Discovering Hands-Gründer Dr. med. Frank Hoffmann hat in Duisburg-Walsum eine gynäkologische Praxis. Der 64-Jährige sagt: „Was die blinden Tasterinnen leisten, können wir Ärzte in einer dreiminütigen Untersuchung nicht schaffen, zumal wir Sehenden nicht die Fähigkeit haben, so genau zu tasten.“

Medizinisch-Taktile Untersucherin: So tasten hochsensible MTU Brüste ab

Eine Taktilographie genannte Untersuchung mit Vorgespräch dauert 45 bis 60 Minuten. Antje Schwarz aus Oberhausen ist mit ihrem Blindenführhund Night (6) nach Hochfeld gekommen und führt am Aktionstag die Taktile Untersuchung durch. Antje Schwarz ist seit Januar 2022 Medizinisch-Taktile Untersucherin. Die blinde Frau kann mit ihrem hochsensiblen Tastsinn Brustkrebs erkennen – und das bereits in einem Stadium, wenn die Krankheit noch heilbar ist.
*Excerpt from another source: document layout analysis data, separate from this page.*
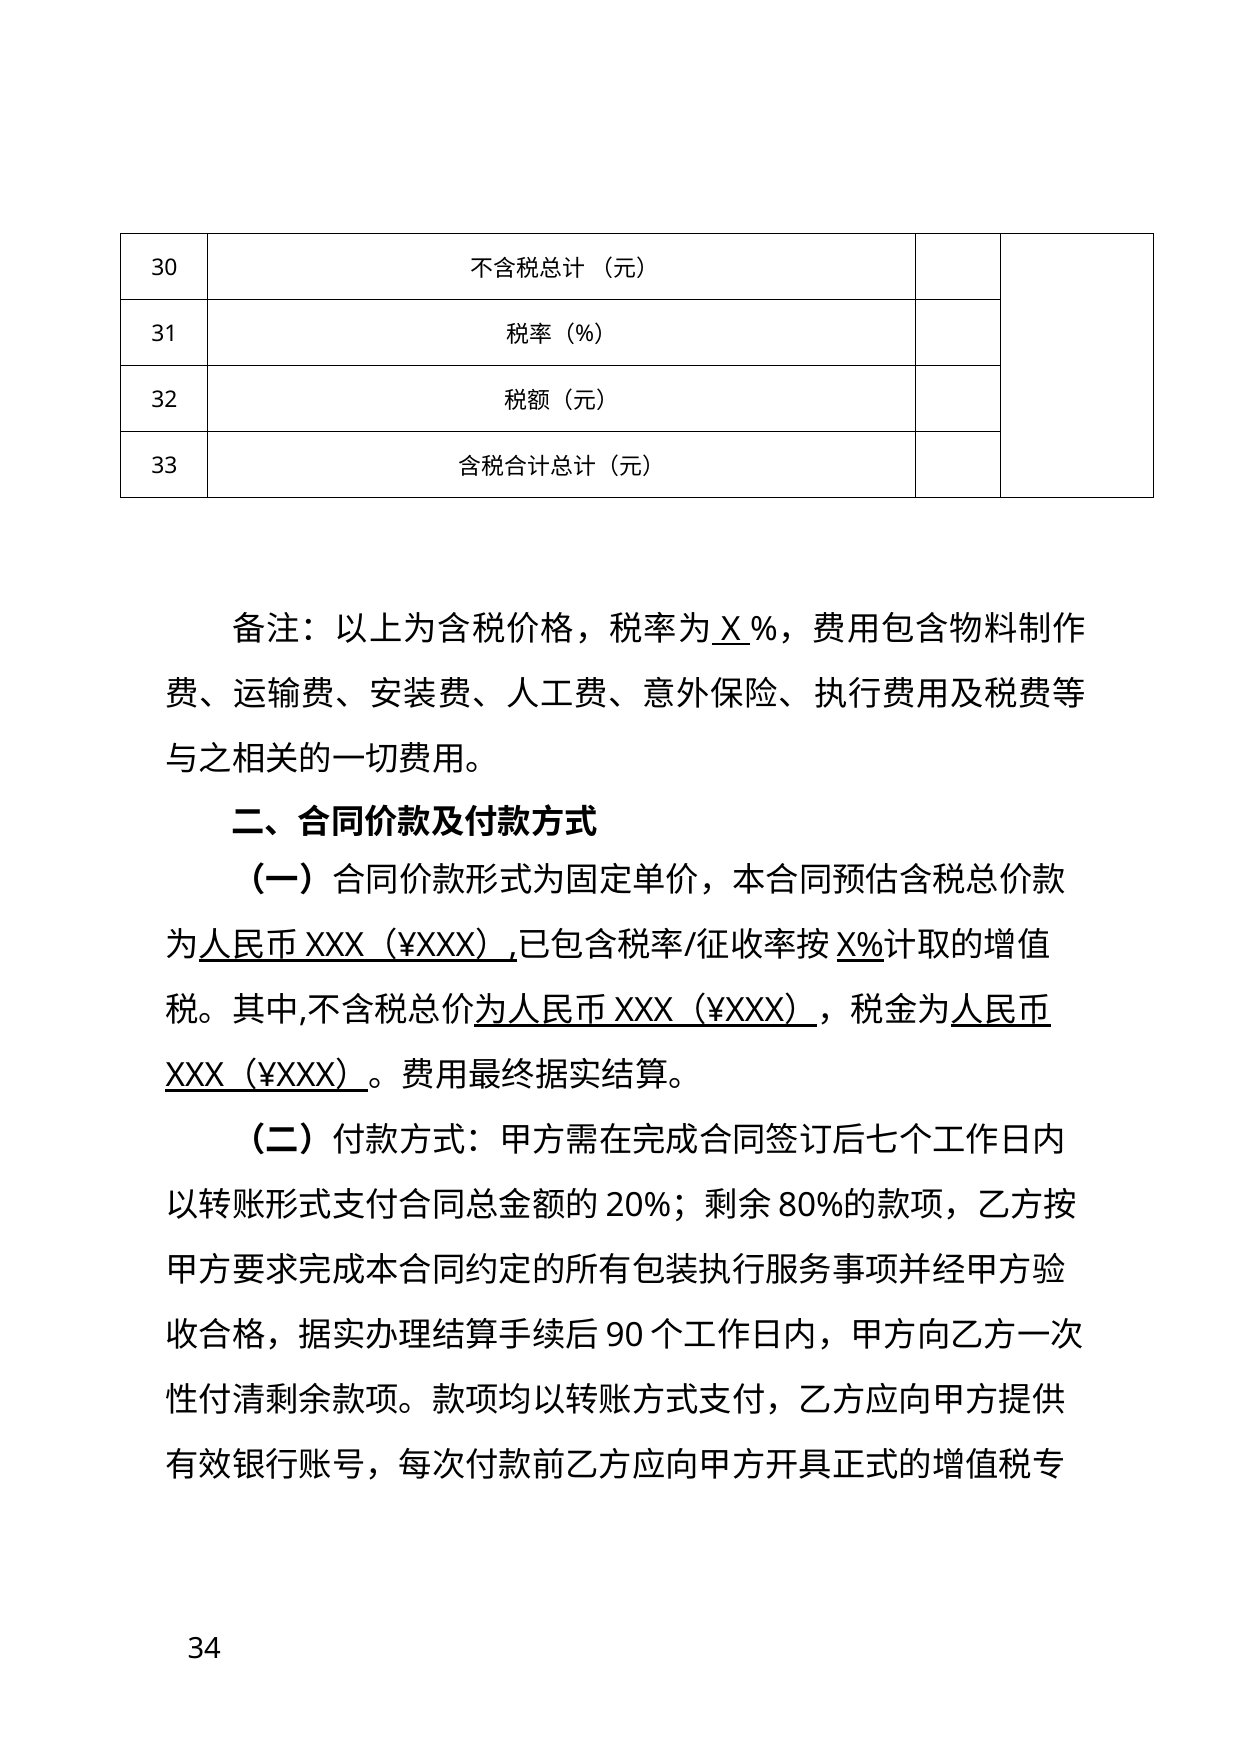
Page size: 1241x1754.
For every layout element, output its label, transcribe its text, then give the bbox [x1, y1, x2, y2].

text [165, 1105, 1087, 1495]
table_cell [916, 432, 1000, 497]
table_cell 32 [121, 366, 207, 431]
text 二、合同价款及付款方式 [231, 788, 1087, 845]
text 备注：以上为含税价格，税率为 X %，费用包含物料制作费、运输费、安装费、人工费、意外保险、执行费用及税费等与之相关的一切费用。 [165, 593, 1087, 788]
table_cell 30 [121, 234, 207, 299]
table_cell 税额（元） [208, 366, 915, 431]
table_cell [916, 234, 1000, 299]
table_cell 含税合计总计（元） [208, 432, 915, 497]
table_cell 不含税总计 （元） [208, 234, 915, 299]
table_cell [916, 300, 1000, 365]
table_cell 税率（%） [208, 300, 915, 365]
text （一）合同价款形式为固定单价，本合同预估含税总价款为人民币XXX（¥XXX）,已包含税率/征收率按X%计取的增值税。其中,不含税总价为人民币XXX（¥XXX），税金为人民币XXX（¥XXX）。费用最终据实结算。 [165, 845, 1087, 1105]
table_cell 31 [121, 300, 207, 365]
table_cell 33 [121, 432, 207, 497]
table_cell [916, 366, 1000, 431]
Die MTU Antje Schwarz zeigt verschiedene Perlen: sie kann die kleinste pinke Perle ertasten. Eine Frau würde bei sich selbst wahrscheinlich nur die größte Kugel ertasten: Da wäre der Tumor schon sehr weit gewachsen.
Die MTU Antje Schwarz zeigt verschiedene Perlen: sie kann die kleinste pinke Perle ertasten. Eine Frau würde bei sich selbst wahrscheinlich nur die größte Kugel ertasten: Da wäre der Tumor schon sehr weit gewachsen. © Kathrin Hänig | Kathrin Hänig

Und wie fühlt das sich so an? Gitta Neisius von der Duisburger Gruppe der Frauenorganisation Inner Wheel Club hat sich von der Medizinisch-Taktilen Untersucherin (MTU) kontrollieren lassen. Sie sagt: „Die Untersuchung war sehr angenehm. Erst hat mir Antje Schwarz die Brust mit verschiedenen Klebestreifen gekennzeichnet und dann ist sie vorsichtig Millimeter für Millimeter jeden Sektor vorgegangen. Jeder, der eine Mammographie kennt, weiß, dass das auch ein bisschen schmerzhaft sein kann. Da wird man regelrecht eingequetscht. Das war bei der Untersuchung von Frau Schwarz überhaupt nicht der Fall.“

Die Untersuchung mit der blinden Frau habe sie als sehr beruhigend und sehr persönlich empfunden, so Gitta Neisius.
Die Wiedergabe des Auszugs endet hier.